Wednesday, January 9, 2008

Window on Eurasia: VTsIOM Now Part of Kremlin’s ‘Propaganda Machine’ – Morar

Paul Goble

Baku, January 9 – The All-Russia Center for the Study of Public Opinion (VTsIOM), Moscow’s largest survey firm, has been corruptly transformed from an independent polling firm into a part of the Kremlin’s propaganda machine, according to Natalia Morar, the New Times journalist who was denied re-entry to Russia last month.
In a carefully documented story posted online yesterday entitled “Payment for Loyalty,” Morar describes how the Presidential Administration has insisted on structuring surveys to get the results it wants and then rewarded VTsIOM leaders by allowing them to privatize state property, avoid paying taxes and send the profits to offshore banks.
This corrupt exchange, Morar says, has been especially important during this year of elections because the Kremlin needs the right answers in order to sway public opinion and votes and can count on the fact that many people will assume that VTsIOM’s reports are accurate (http://newtimes.ru/news/2008-01-08/2008-01-08-6/).
According to Morar, Aleksei Chesnakov, the deputy chief of section of the Presidential Administration responsible for domestic politics, carefully keeps track of what polls VTsIOM plans to do and meets frequently with VTsIOM director Valeriy Fedorov to review questions, answers, and presentation.
“Every Friday,” Morar reports, officials in the Presidential Administration go over and then approve the press releases that VTsIOM has scheduled to release in the following week to ensure that these will be on message. But the Kremlin’s involvement at VTsIOM is far deeper than that, the investigative says.
Sometimes, she says, its officials demand the inclusion or deletion of particular questions. But most often they limit themselves to requiring that the questions and answers be written in a way that leads respondents to give the answers that the Kremlin needs.
The use of leading questions in public opinion research is “absolutely impermissible,” Lev Gudkov, the head of the Levada Center polling company. “It is either cheating or political technology, but it does not have any relationship to sociology whatsoever.” At the very least, “it is not scientific.”
At least some working-level people at VTsIOM feel the same way. Leontiy Byzov, the head of social-political analysis there, told Morar that using leading questions and leading answers is simply a concealed way of advancing particular ideas and thus nothing more than propaganda.
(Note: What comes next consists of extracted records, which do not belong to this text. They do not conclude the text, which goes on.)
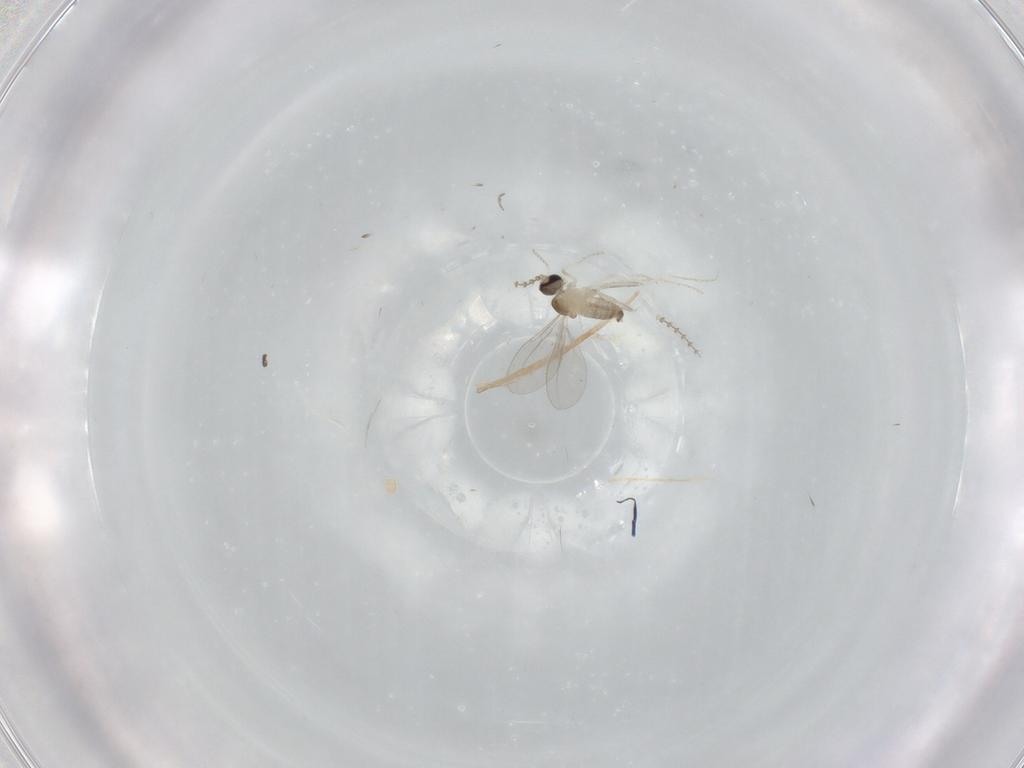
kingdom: Animalia
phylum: Arthropoda
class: Insecta
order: Diptera
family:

For their loyalty, the top people in VTsIOM have been well-rewarded, Morar continues, highlighting just how important their distorted picture of Russian public opinion is for President Vladimir Putin and his Kremlin advisors in their effort to strengthen their grip on power.
Not only have they been able to effectively privatize what is a state company – indeed, Kremlin officials are on its board – but VTsIOM leaders have been able to avoid paying the taxes they owe by means of a series of shadow companies and to send their profits to offshore accounts in the British Virgin Islands and Cyprus.
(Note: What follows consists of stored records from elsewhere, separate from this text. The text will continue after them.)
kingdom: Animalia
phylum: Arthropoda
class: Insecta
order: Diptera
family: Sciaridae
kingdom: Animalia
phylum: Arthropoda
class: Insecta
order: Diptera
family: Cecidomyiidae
Morar shared documentation on this with financial experts who confirmed her judgment that this was more than simply sharp business practice. Given that VTsIOM is still nominally a state enterprise, one expert said, such actions are too risky -- unless those involved enjoy protection at the highest levels.
But perhaps the most damning and certainly the most immediately accessible indication of what is going on are the words of a highly placed VTsIOM employee who not surprisingly insisted on anonymity.
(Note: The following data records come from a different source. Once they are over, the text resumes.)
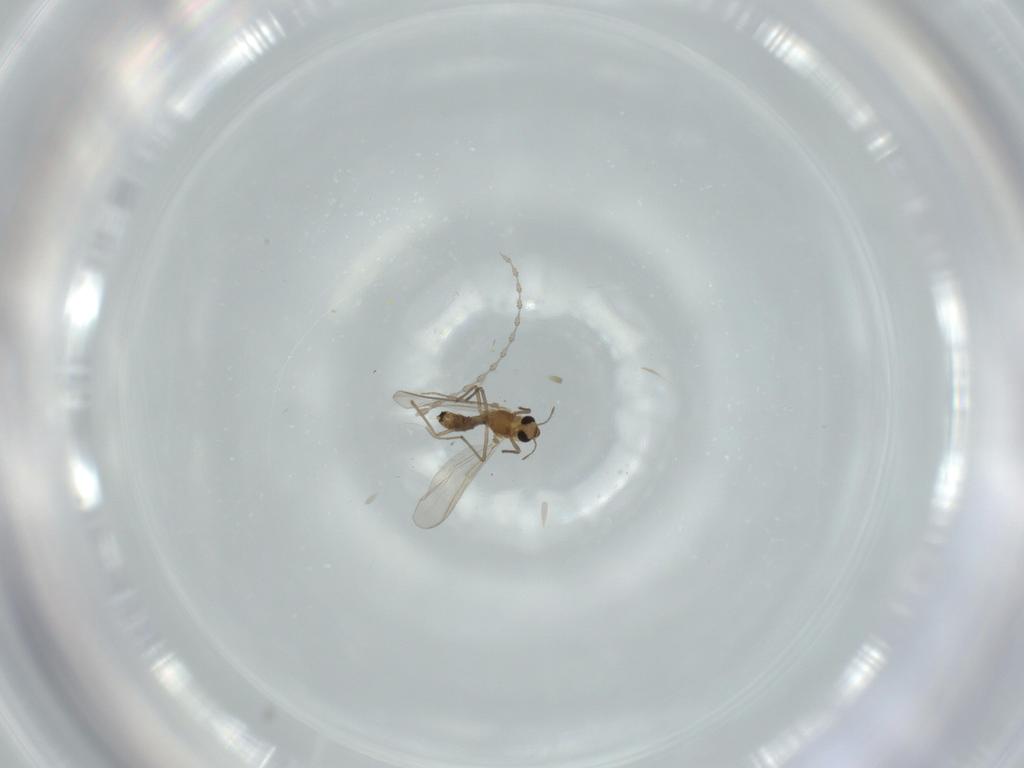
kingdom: Animalia
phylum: Arthropoda
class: Insecta
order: Diptera
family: Chironomidae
He told Morar that “they [in the Kremlin] are paying us for loyalty by giving us the opportunity to steal. They permit us to use certain financial flows and they do not control what we do with them. This is a classical example of bureaucratic rent: the use of a state enterprise for the extraction of incomes going into the pockets of bureaucrats.”
Indeed, he said, “they permit us to work only as long as we fulfill all [their] conditions. But if we say something somewhere beyond what is wanted, they will immediately dispense with us. In general,” the source added, “VTsIOM in its current form is not a research organization … It is part of the [Kremlin’s] propaganda machine.”
For all those who remember the extraordinarily positive role VTsIOM played in the past, Morar suggests, it is truly tragic that this institution has been so thoroughly corrupted, even if as yet many people do not view its findings as any more unreliable than those of other polling organizations.
Established in December 1987, VTsIOM played a key role in the creation of modern polling in the late Soviet and early post-Soviet period. In 1998, it was transformed into a unitary state enterprise, and the following year, it was given the status of a scientific institution.
But in 2003, VTsIOM was converted into an open stock company entirely capitalized by the state. That step led to the departure of Yuri Levada and the other top sociologists who had worked there up to that point and to the installation of Fedorov, the director who now does the Kremlin’s bidding.